TASK A:
Answer these questions using the article on the Spanish king's visit to Morocco:
(i) Who met the monarch at the airport?
(ii) How much was the cooperation accord signed in June worth, and for what period?
(iii) What will the monarch's wife visit on Tuesday?
TASK B: List every person named in the article on the Spanish king's visit to Morocco.
TASK C: In the article on the Spanish king's visit to Morocco, copy everything from "Spain ruled parts" down to "to would-be immigrants.", renaming "would-be immigrants" as "migrants" each time it appears.

TEXT:
--------------------------------
The monarch, accompanied by his wife Letizia on his third official trip abroad, after the Vatican and Portugal, was met at the airport by King Mohammed VI and his wife Lalla Salma.
They then headed to the palace for an official ceremony, official media reported.
Also present at the ceremony were the Spanish Foreign Minister Jose Manuel Garcia Margallo and his Moroccan counterpart Salaheddine Mezouar.
On Tuesday Felipe VI is due to meet Moroccan premier Abdelilah Benkirane and will then inaugurate a tourism training centre, accompanied by Mohammed VI, while his wife will visit a cancer research centre.
The 46-year-old Spanish king took the throne on June 19th, after the abdication of his father Juan Carlos, who visited Rabat in 2013.
Spain ruled parts of Morocco and the Western Sahara during the colonial era, and still holds its two North African territories of Ceuta and Melilla on the Mediterranean, despite the longstanding objections of Rabat.
But the neighbours have enjoyed good relations in recent years — Spain is Morocco's top economic partner alongside France — and Madrid and Rabat signed a new cooperation accord in June worth 150 million euros, for the period 2014-2016.
They have also worked together closely to deter the rising number of sub-Saharan would-be immigrants trying to reach Spanish soil.
The human rights group Amnesty International recently criticized Spain for its spending on border control, saying it outweighed by thirty times the spending on assistance to would-be immigrants.
--------------------------------
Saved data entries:
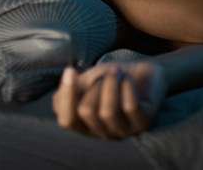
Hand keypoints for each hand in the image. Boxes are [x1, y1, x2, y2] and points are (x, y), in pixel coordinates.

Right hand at [52, 61, 166, 138]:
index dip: (65, 96)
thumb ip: (72, 91)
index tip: (70, 70)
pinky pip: (129, 106)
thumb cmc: (114, 77)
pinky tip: (127, 78)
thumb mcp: (88, 80)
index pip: (67, 120)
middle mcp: (104, 132)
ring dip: (110, 84)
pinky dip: (126, 86)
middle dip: (94, 85)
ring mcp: (125, 130)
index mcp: (87, 125)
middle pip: (86, 112)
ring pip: (107, 112)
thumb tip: (57, 101)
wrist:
--------------------------------
SOLUTION A:
(i) King Mohammed VI and his wife Lalla Salma
(ii) 150 million euros, for the period 2014-2016
(iii) A cancer research centre

SOLUTION B:
Letizia
Mohammed VI
Lalla Salma
Jose Manuel Garcia Margallo
Salaheddine Mezouar
Felipe VI
Abdelilah Benkirane
Juan Carlos

SOLUTION C:
Spain ruled parts of Morocco and the Western Sahara during the colonial era, and still holds its two North African territories of Ceuta and Melilla on the Mediterranean, despite the longstanding objections of Rabat.
But the neighbours have enjoyed good relations in recent years — Spain is Morocco's top economic partner alongside France — and Madrid and Rabat signed a new cooperation accord in June worth 150 million euros, for the period 2014-2016.
They have also worked together closely to deter the rising number of sub-Saharan migrants trying to reach Spanish soil.
The human rights group Amnesty International recently criticized Spain for its spending on border control, saying it outweighed by thirty times the spending on assistance to migrants.